Had concerns about public spending in Greece been “left unchecked, these events had the potential to lead to a widespread retreat from risk-taking by investors, damaging the recovery in the world economy,” he said. “The path ahead is likely to be a difficult one for many of the advanced economies.”
Australia’s jobless was unchanged in April from a revised 5.4 percent the previous month, the statistics bureau said today. The unemployment rate in the U.S. was 9.9 percent in April, and 10 percent in March among European Union countries, the highest rate since August 1998.
“We are operating closer to full capacity than other developed countries, and the challenges we face are quite different to the ones that they face,” Lowe said today. “A major challenge will be to expand the supply side of the economy so that demand can grow solidly without adding to inflation.”

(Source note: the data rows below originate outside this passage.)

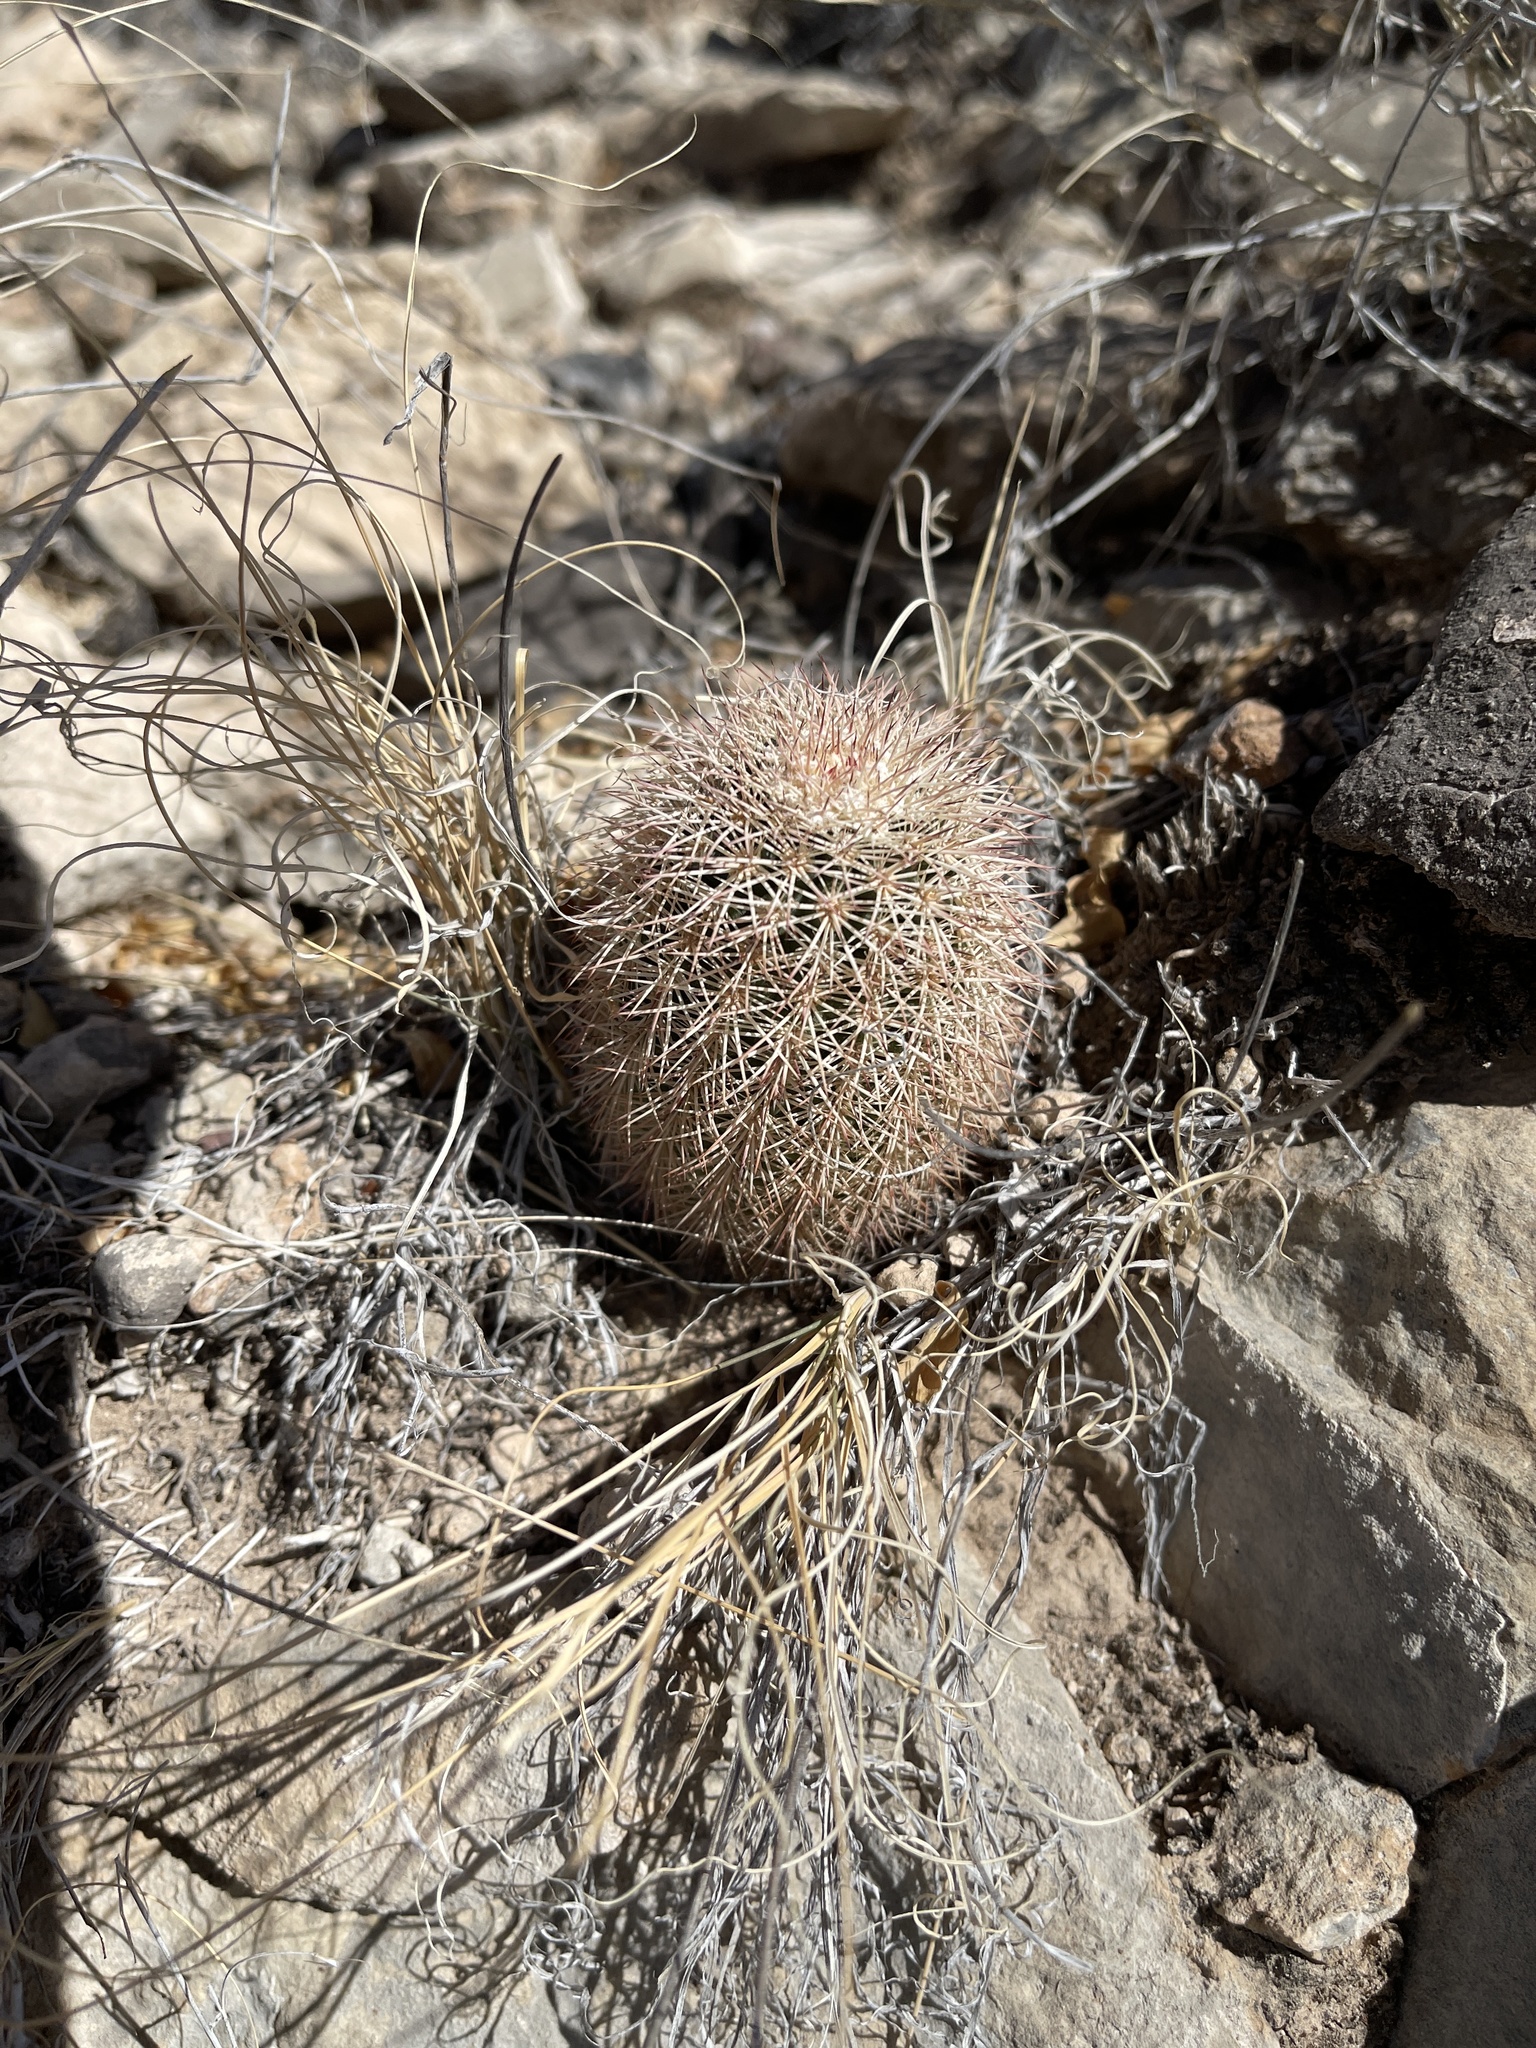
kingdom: Plantae
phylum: Tracheophyta
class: Magnoliopsida
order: Caryophyllales
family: Cactaceae
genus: Echinocereus
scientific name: Echinocereus dasyacanthus
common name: Spiny hedgehog cactus
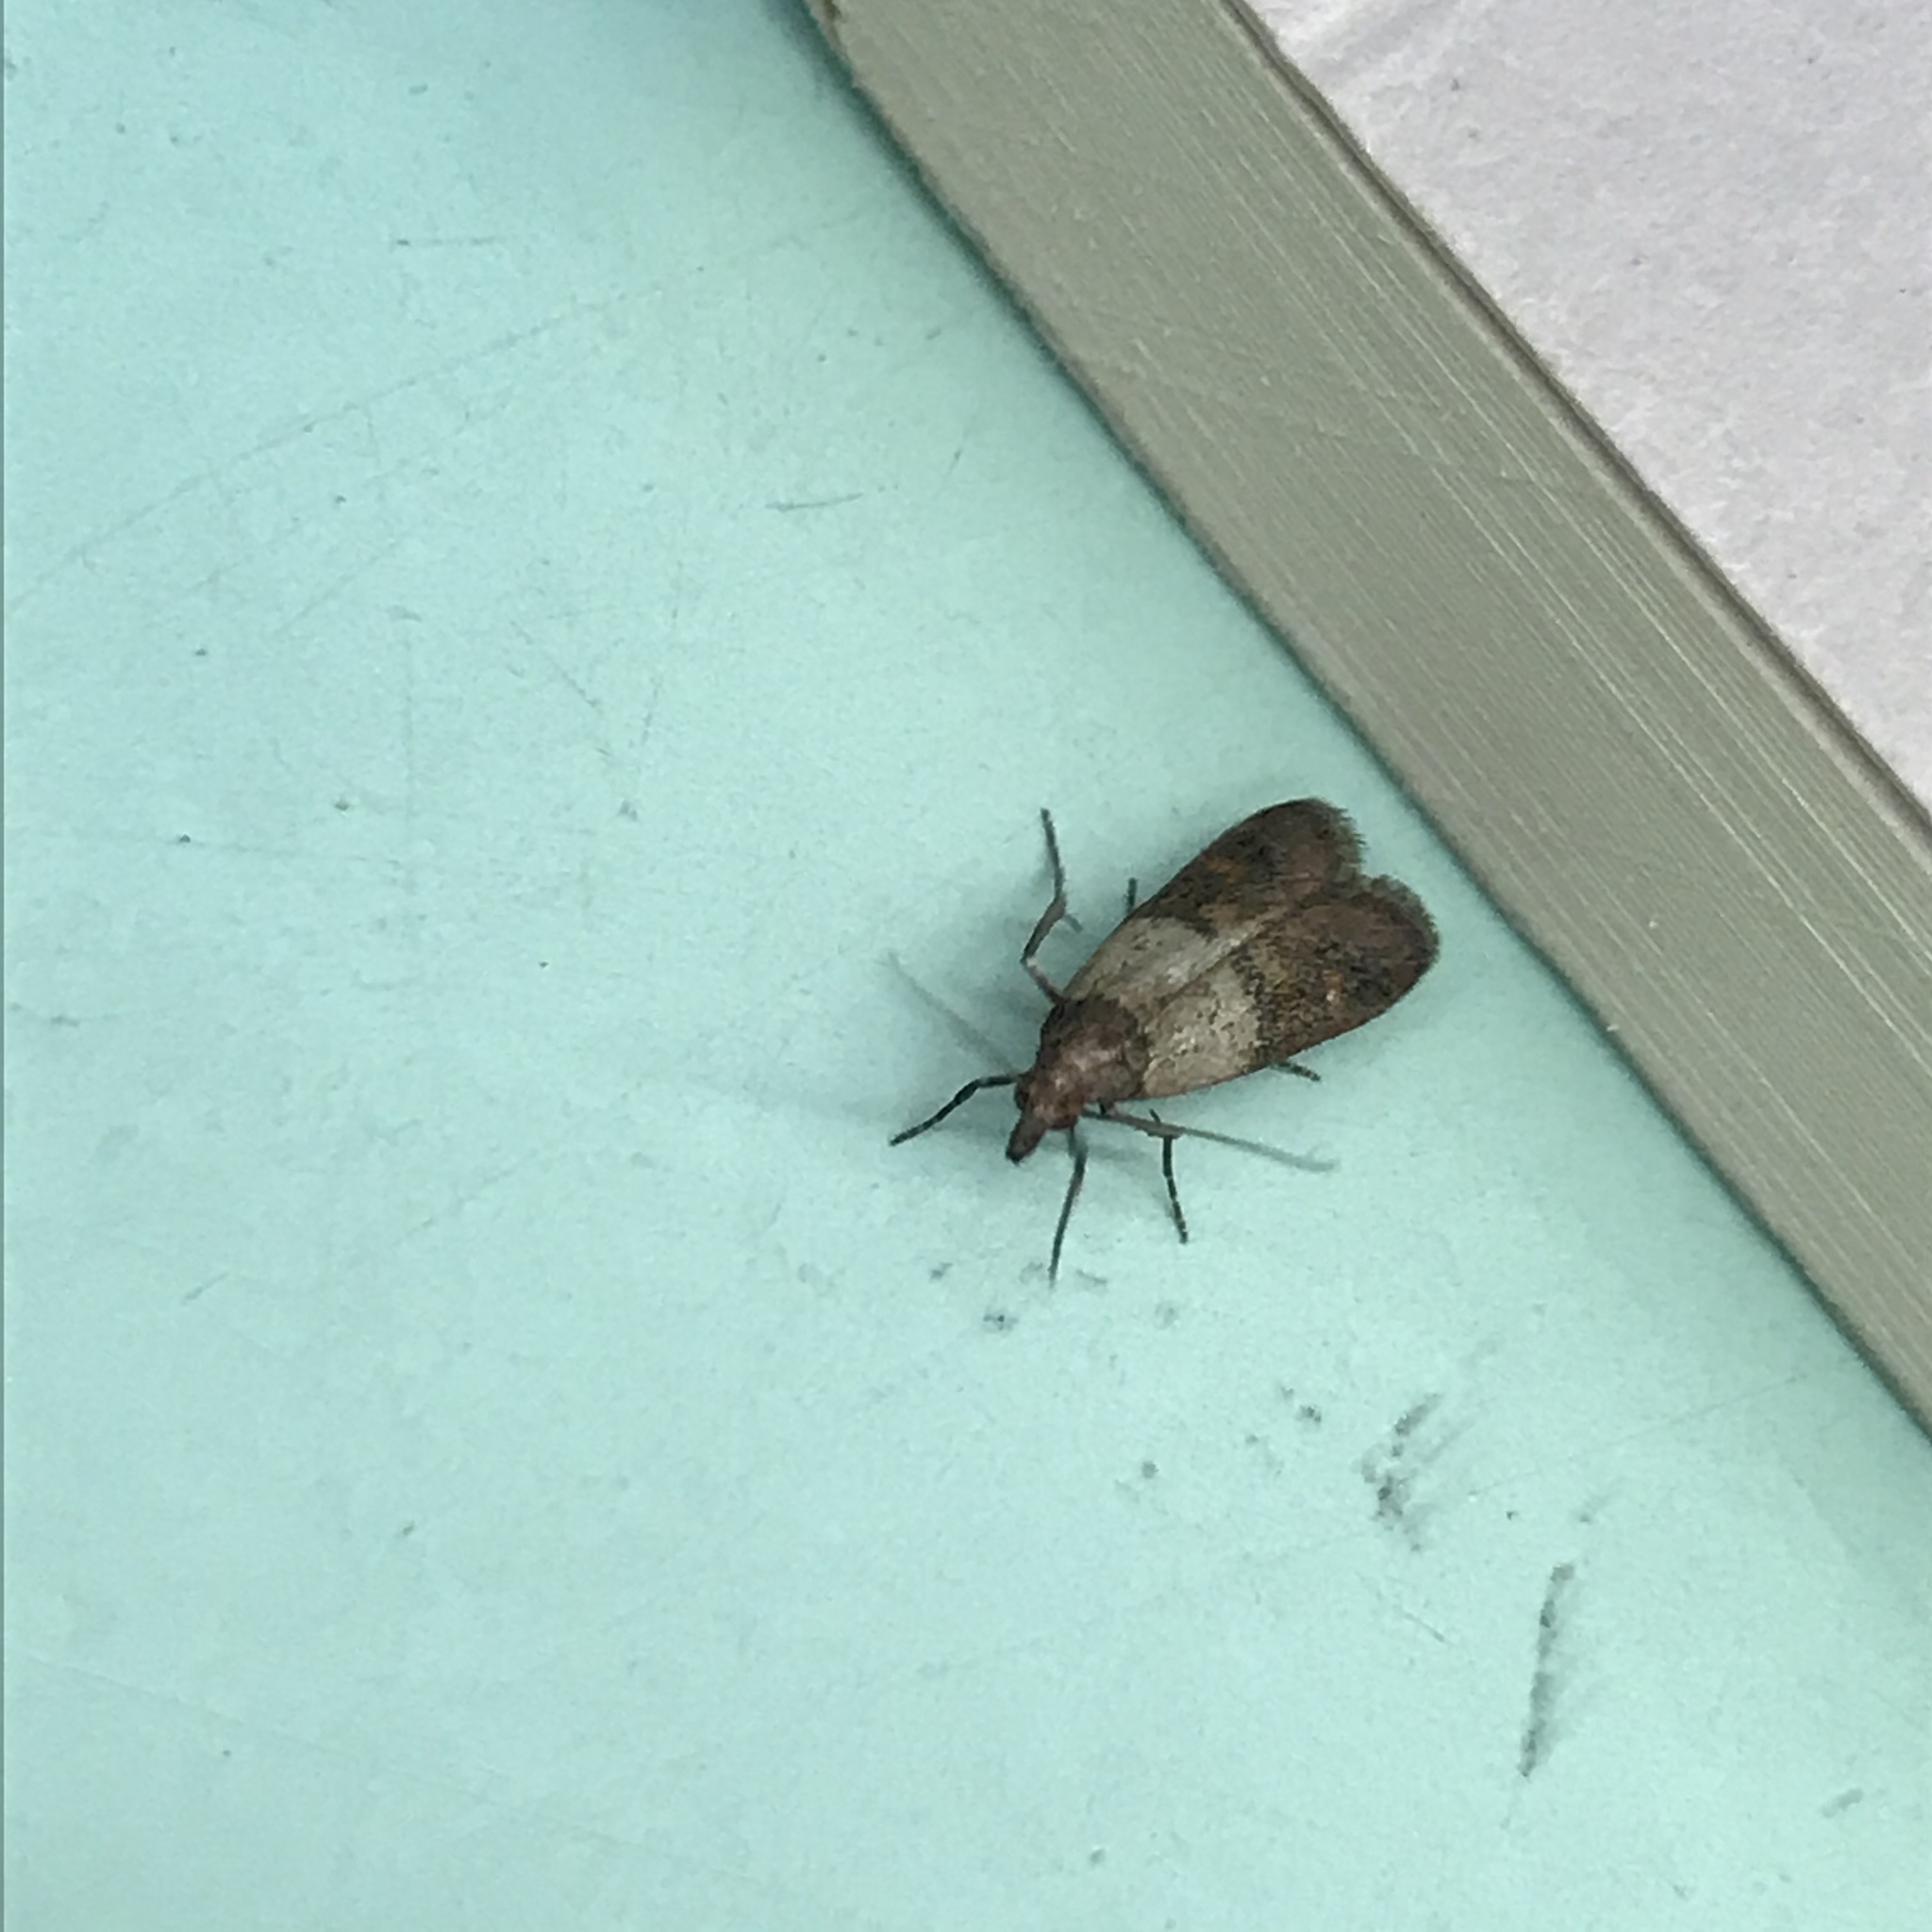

“At the same time, we need to be aware that circumstances can change quickly,” he said. “If they do, Australia is in the fortunate position, as are a number of countries in Asia, of having the policy flexibility to be able to respond.”
Central bank Governor Glenn Stevens and his board increased the overnight cash rate target by a quarter percentage point last week to 4.5 percent. The bank has boosted the rate six times since early October, when it stood at a half-century low of 3 percent.
Investors say Stevens is certain to raise the benchmark rate to 4.75 percent in November, and there is a 56 percent chance of a move by early September, according to Bloomberg calculations based on interbank futures on the Sydney Futures Exchange at 8:41 a.m.